Fórum Económico Mundial (WEF) arranca de forma atribulada, com críticas ao uso crescente de jatos privados por parte dos participantes
Os olhares viram-se hoje para Davos, com o Fórum Económico Mundial (WEF) a iniciar a reunião anual.
Parte da elite mundial mais poderosa, incluindo líderes governamentais e dirigentes empresariais, reuniu-se na Suíça para participar em “debates virados para o futuro, para abordar questões globais e definir prioridades”.

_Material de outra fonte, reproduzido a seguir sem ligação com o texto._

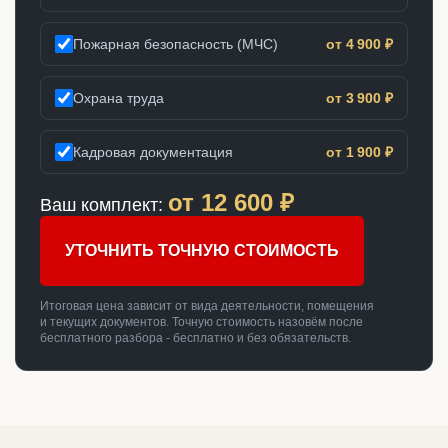
Пожарная безопасность (МЧС)
от 4 900 ₽
Охрана труда
от 3 900 ₽
Кадровая документация
от 1 900 ₽
от
12 600
₽
Ваш комплект:
УТОЧНИТЬ ТОЧНУЮ СТОИМОСТЬ
Итоговая цена зависит от вида деятельности, помещения
и текущих документов. Точную стоимость назовём после
бесплатного разбора - бесплатно и без обязательств.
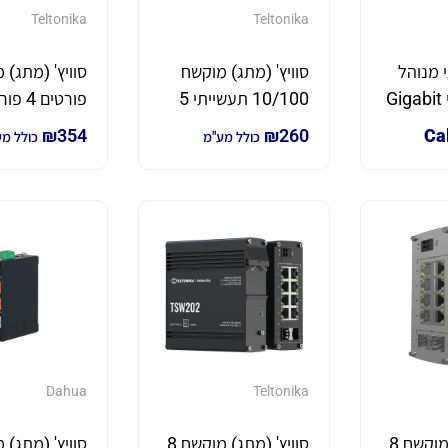
Teltonika
Teltonika
 מנוהל
סוויץ' (מתג) מוקשח
עם 16 פורטי Gigabit
10/100 תעשייתי 5
PoE+ ו-4 חריצי SFP
פורטים Teltonika
במהירות
₪
354
₪
260
Cal
כולל מע"מ
כולל מ
קנה על
12V / 24V
Dahua
Teltonika
סוויץ' (מתג) מוקשח 8
סוויץ' (מתג) מוקשח 8
סוויץ' (מתג) 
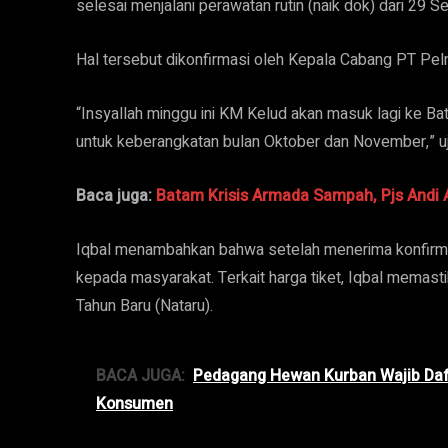
selesai menjalani perawatan rutin (naik dok) dari 29
Hal tersebut dikonfirmasi oleh Kepala Cabang PT Pe
“Insyallah minggu ini KM Kelud akan masuk lagi ke B
untuk keberangkatan bulan Oktober dan November,” uj
Baca juga:
Batam Krisis Armada Sampah, Pjs Andi
Iqbal menambahkan bahwa setelah menerima konfirm
kepada masyarakat. Terkait harga tiket, Iqbal memasti
Tahun Baru (Nataru).
BACA JUGA:
Pedagang Hewan Kurban Wajib Da
Konsumen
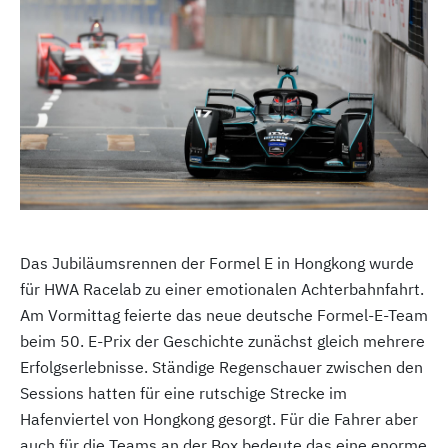
Das Jubiläumsrennen der Formel E in Hongkong wurde
für HWA Racelab zu einer emotionalen Achterbahnfahrt.
Am Vormittag feierte das neue deutsche Formel-E-Team
beim 50. E-Prix der Geschichte zunächst gleich mehrere
Erfolgserlebnisse. Ständige Regenschauer zwischen den
Sessions hatten für eine rutschige Strecke im
Hafenviertel von Hongkong gesorgt. Für die Fahrer aber
auch für die Teams an der Box bedeute das eine enorme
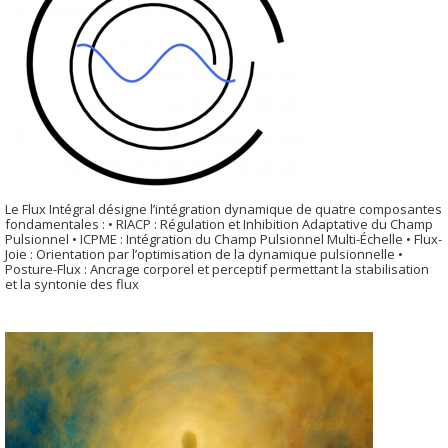
Le Flux Intégral désigne l’intégration dynamique de quatre composantes
fondamentales : • RIACP : Régulation et Inhibition Adaptative du Champ
Pulsionnel • ICPME : Intégration du Champ Pulsionnel Multi-Échelle • Flux-
Joie : Orientation par l’optimisation de la dynamique pulsionnelle •
Posture-Flux : Ancrage corporel et perceptif permettant la stabilisation
et la syntonie des flux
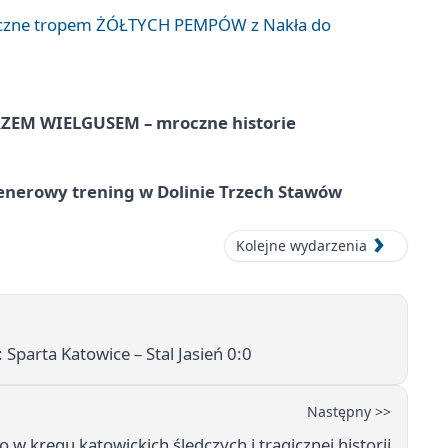
liczne tropem ŻÓŁTYCH PEMPÓW z Nakła do
EM WIELGUSEM – mroczne historie
lenerowy trening w Dolinie Trzech Stawów
Kolejne wydarzenia
 Sparta Katowice – Stal Jasień 0:0
Następny >>
o w kręgu katowickich śledczych i tragicznej historii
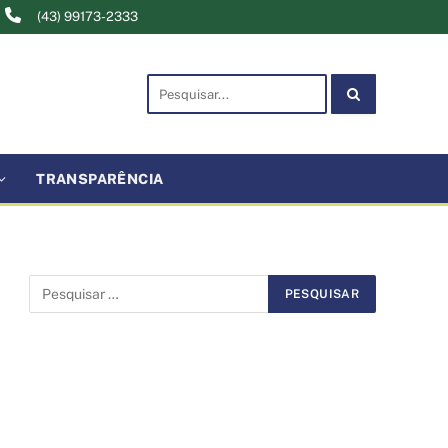
(43) 99173-2333
TRANSPARÊNCIA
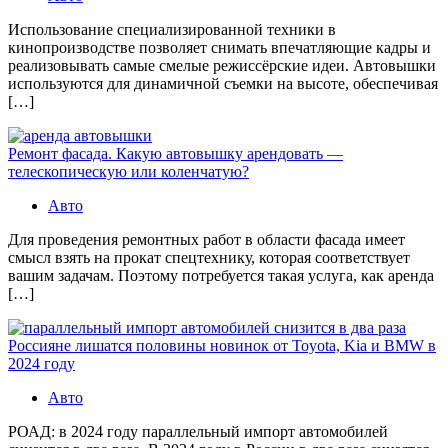
Использование специализированной техники в
кинопроизводстве позволяет снимать впечатляющие кадры и
реализовывать самые смелые режиссёрские идеи. Автовышки
используются для динамичной съемки на высоте, обеспечивая
[…]
Ремонт фасада. Какую автовышку арендовать —
телескопическую или коленчатую?
Авто
Для проведения ремонтных работ в области фасада имеет
смысл взять на прокат спецтехнику, которая соответствует
вашим задачам. Поэтому потребуется такая услуга, как аренда
[…]
Россияне лишатся половины новинок от Toyota, Kia и BMW в
2024 году
Авто
РОАД: в 2024 году параллельный импорт автомобилей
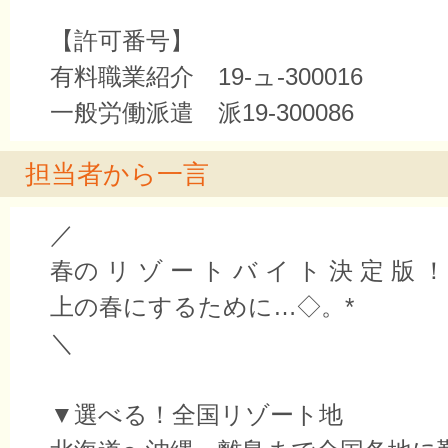
【許可番号】
有料職業紹介 19-ュ-300016
一般労働派遣 派19-300086
担当者から一言
／
春の リ ゾ ー ト バ イ ト 決 定 版
上の春にするために…◇。*
＼
▼選べる！全国リゾート地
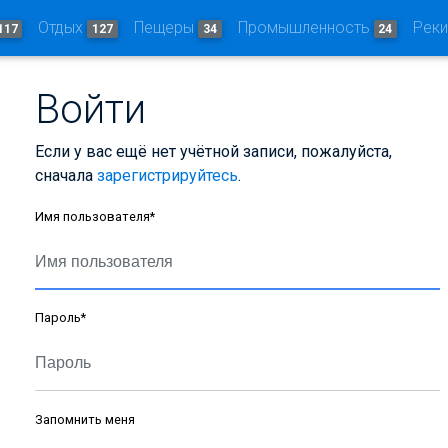
Отдых
Пещеры
Промышленность
Рек
117
127
34
24
Войти
Если у вас ещё нет учётной записи, пожалуйста,
сначала
зарегистрируйтесь
.
Имя пользователя
*
Пароль
*
Запомнить меня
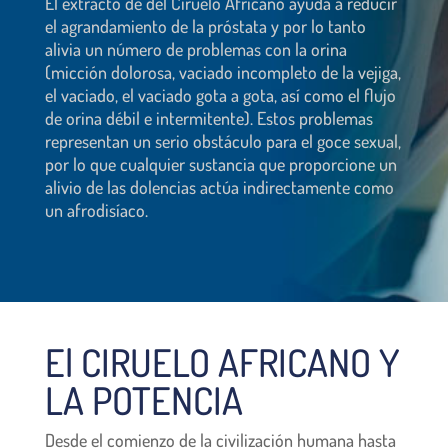
El extracto de del Ciruelo Africano ayuda a reducir
el agrandamiento de la próstata y por lo tanto
alivia un número de problemas con la orina
(micción dolorosa, vaciado incompleto de la vejiga,
el vaciado, el vaciado gota a gota, así como el flujo
de orina débil e intermitente). Estos problemas
representan un serio obstáculo para el goce sexual,
por lo que cualquier sustancia que proporcione un
alivio de las dolencias actúa indirectamente como
un afrodisíaco.
El CIRUELO AFRICANO Y
LA POTENCIA
Desde el comienzo de la civilización humana hasta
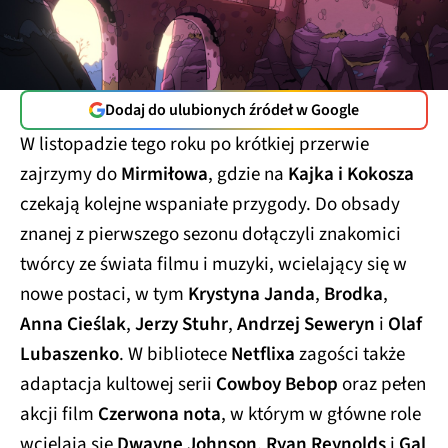
Dodaj do ulubionych źródeł w Google
W listopadzie tego roku po krótkiej przerwie
zajrzymy do
Mirmiłowa
, gdzie na
Kajka i Kokosza
czekają kolejne wspaniałe przygody. Do obsady
znanej z pierwszego sezonu dołączyli znakomici
twórcy ze świata filmu i muzyki, wcielający się w
nowe postaci, w tym
Krystyna Janda
,
Brodka
,
Anna Cieślak
,
Jerzy Stuhr
,
Andrzej Seweryn
i
Olaf
Lubaszenko
. W bibliotece
Netflixa
zagości także
adaptacja kultowej serii
Cowboy Bebop
oraz pełen
akcji film
Czerwona nota
, w którym w główne role
wcielają się
Dwayne Johnson
,
Ryan Reynolds
i
Gal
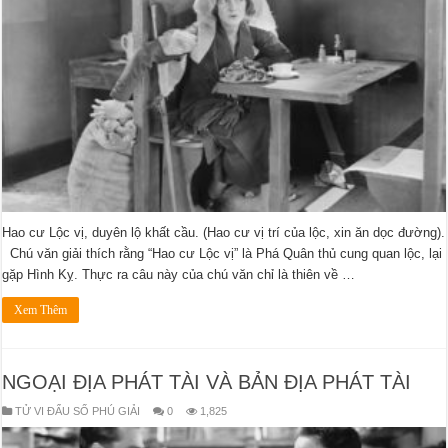
Hao cư Lộc vị, duyên lộ khất cầu. (Hao cư vị trí của lộc, xin ăn dọc đường).
Chú văn giải thích rằng “Hao cư Lộc vị” là Phá Quân thủ cung quan lộc, lại
gặp Hình Kỵ. Thực ra câu này của chú văn chỉ là thiên về …
Xem Thêm
NGOẠI ĐỊA PHÁT TÀI VÀ BẢN ĐỊA PHÁT TÀI
TỬ VI ĐẨU SỐ PHÚ GIẢI
0
1,825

Um dos temas centrais deste ano é construir prosperidade “dentro dos limites planetários”, com o WEF a sublinhar que a degradação da natureza afeta 75% das terras do planeta e representa “riscos económicos significativos”.
A tese de que o mundo deve transitar para modelos empresariais favoráveis à natureza, libertando 10 mil milhões de dólares (cerca de 8,6 mil milhões de euros) por ano até 2030, será apresentada amanhã (20 de janeiro), após debates sobre veículos elétricos (VE) e o recuo dos glaciares.
Ainda assim, Davos gerou contestação antes de os participantes aterrarem na Suíça.
Davos tornou-se num “hub de vaivém de jatos privados”?
A organização ambiental Greenpeace publicou uma nova análise dos voos de jatos privados de e para aeroportos da zona de Davos ao longo dos últimos três anos, antes, durante e depois do WEF.
Intitulado Davos in the Sky, o relatório detetou uma “forte subida” da atividade de jatos privados, apesar de a participação global no fórum se manter amplamente estável.
Na semana do WEF de 2025, foram identificados 709 voos adicionais de jatos privados em aeroportos próximos de Davos, o que corresponde, grosso modo, a quase um voo de jato privado por cada quatro participantes do WEF.
Representa um aumento de 10% face a 2024 e uma subida três vezes superior face a 2023. Em 2024 e 2025, muitos jatos privados voaram de e para Davos várias vezes na mesma semana, o que, segundo a Greenpeace, transformou o evento num “hub de vaivém de jatos privados”.
A organização calcula que cerca de 70% das rotas de jatos privados poderiam ser feitas de comboio num dia, ou com comboio e ligação.
Um imposto para os super-ricos
“É pura hipocrisia que a elite mundial mais poderosa e super-rica discuta desafios globais e progressos em Davos, enquanto literalmente queima o planeta com as emissões dos seus jatos privados”, diz Herwig Schuster, da Greenpeace Áustria.
A organização defende que é “agora” o tempo de agir e insta os governos a travarem os voos de luxo poluentes e a taxarem os super-ricos “pelos danos que causam”.
A Greenpeace apoia as negociações da Convenção Fiscal da ONU (UNFCITC) para novas regras fiscais globais até 2027 e advoga uma taxa sobre a aviação de luxo, incluindo jatos privados e voos em primeira classe e classe executiva.